All of this underscores for me several critical points.  One is that passing a piece of legislation is not an endpoint.  It is a beginning, and the devil in the details of how to make law into policy into programs that actually work for people is a hugely important and often overlooked aspect of this work. 

Another issue is how critical accountablity work--whether research or policy analysis--is to making sure laws and policies function and are accountable.

And a third is a sense of disbelief:  Part of the problem of our health care system today is in fact what you have described above, only these problems are deeply rooted in private sector plans  as much as they are in government plans like Medicaid and Medicare...eligibility, physican referrals, formularies, paperwork, paperwork, paperwork...and indecipherable materials about your own health policy.  So it seems like health reform in Mass did not so much create as fail to alleviate and perhaps make worse what already exists.

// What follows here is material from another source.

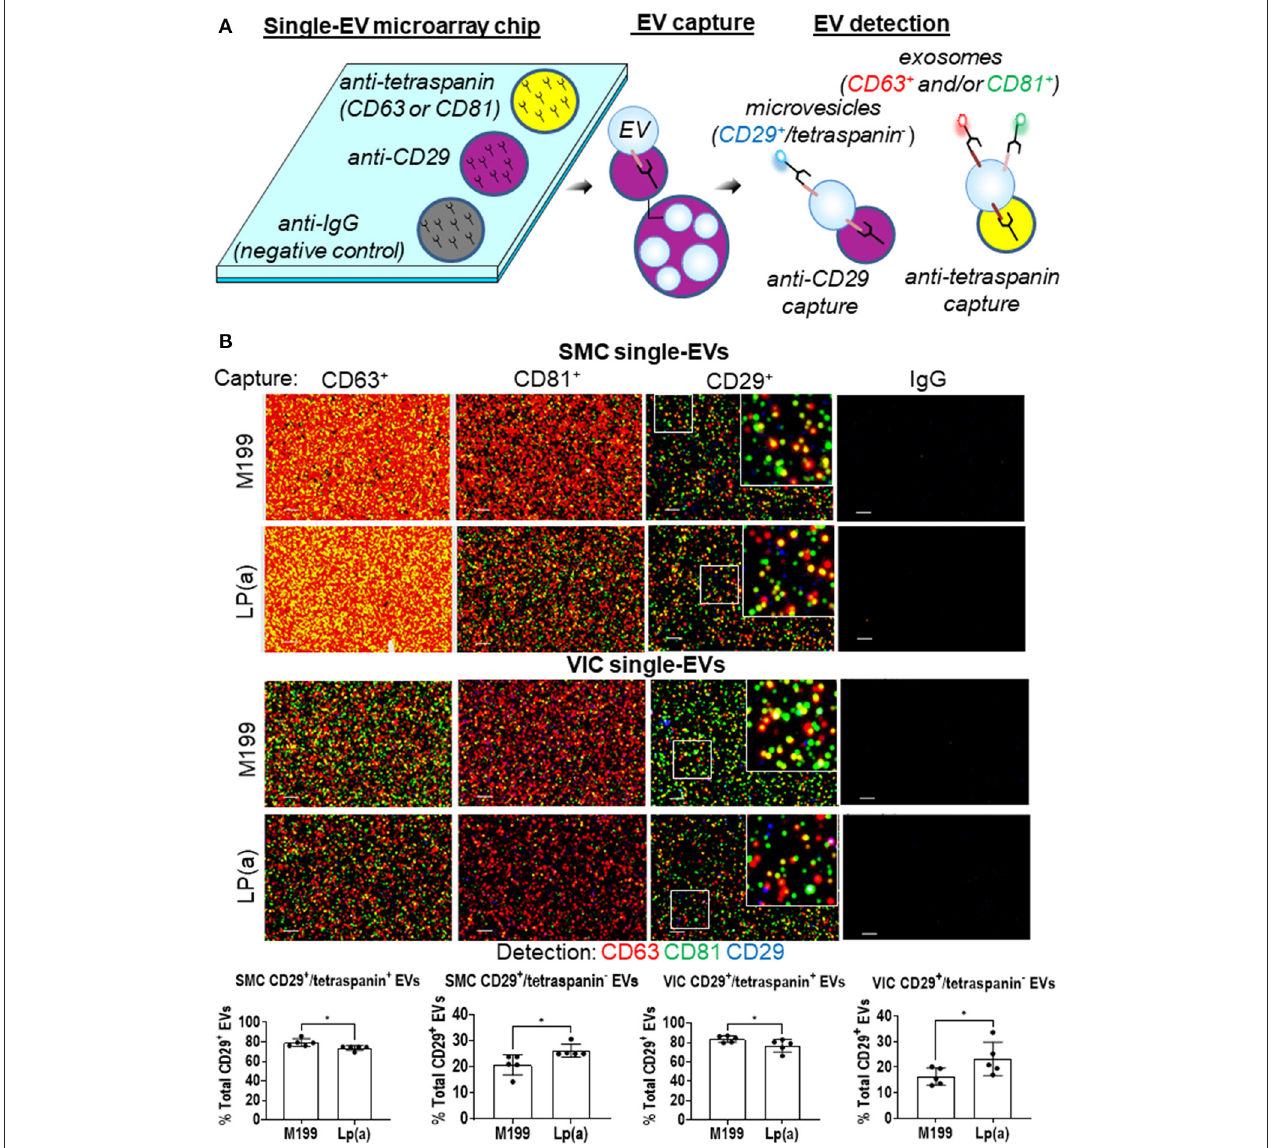
FIGURE 3 | Lp(a) altered EVs composition in calcifying human SMCs and VICs. (A) Cartoon depicting the single-EV microarray assay in which microarray chips printed with anti-CD29, anti-tetraspanins, and negative control IgG capture antibodies are used to capture single EVs that are subsequently detected for additional proteins on captured EVs using fluorescently conjugated antibodies. (B) Example images of single-EVs captured on microarray chips and fluorescently detected with CD63, CD81, and CD29 or IgG negative control antibodies; scale bars = 1 µ m, n = 5 donors. White boxes indicates area of the higher magnification inset images. Quantification of CD29 + /tetraspanin + EVs and CD29 + /tetraspanin − EVs detected using single-EV microarray and conditioned media from SMCs and VICs incubated in control (M199) or calcifying BGP containing media with Lp(a) ( n = 5 donors); analyzed by Welch’s t-test, * P < 0.05, error bars =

For example, i understand the need for eligility requirements but we seem to obsess so much that someone might get "somethin' for nothin'" (e,g, actual health care!!) that we waste god knows how much economic productivity and lost time in paperwork.....all at the expense of the individual least able to afford those commodities.

To me, both Massachusetts and this country have an opportunity to create an incredibly user-friendly easy to decipher, multi-reference, multi-language online tool, and a phone line for the state and federal level so that people can easily access their plans and care, so they can apply and get expeditious responses, and so forth.

These tools would have to be backed up by a) adequate staffing by people trained not to obstruct as i feel many private insurers now do, but to facilitate the plans and the care people need; b) easy access to and training for use of computers that everyone (including with those who do not have and can not afford computers at home) can use whether at libraries or in some public spaces) c) a serious focus on the aspects of implemenation as you have so clearly laid out.

We have the brainpower and the technology to do these things well, we need to go to communities and ask them what their needs are and how we can meet them, not devise some doomed hi-tech unusable and paper heavy program.

Otherwise, we can legislate ourselves to death and end up with these same barriers, and fail to solve the core problem.

 

Best, Jodi jacobson

Submitted by Jodi Jacobson, Editor-in-Chief, RH Reality Check on December 4, 2009 - 1:50pm.

If you can't see a doctor without an outrageous copay, YOU DON'T HAVE INSURANCE COVERAGE

Catseye  ( (|) )

Submitted by Catseye71352 on December 4, 2009 - 7:10pm.

Anyone else notice that the policy discussion originally started out as how to provide 'access to medical care' but then quickly slid into how to provide 'access to insurance'? Insurance is not health care. Insurance is a way of equalizing the costs of health care by widely sharing the load. The overhead costs of the insurance company directly reduce, penny for penny, the money available to pay for medical care. When insurance is set up as 'for profit', that profit also reduces, penny for penny, the money available to pay for medical care.

Submitted by crowepps on December 4, 2009 - 7:31pm.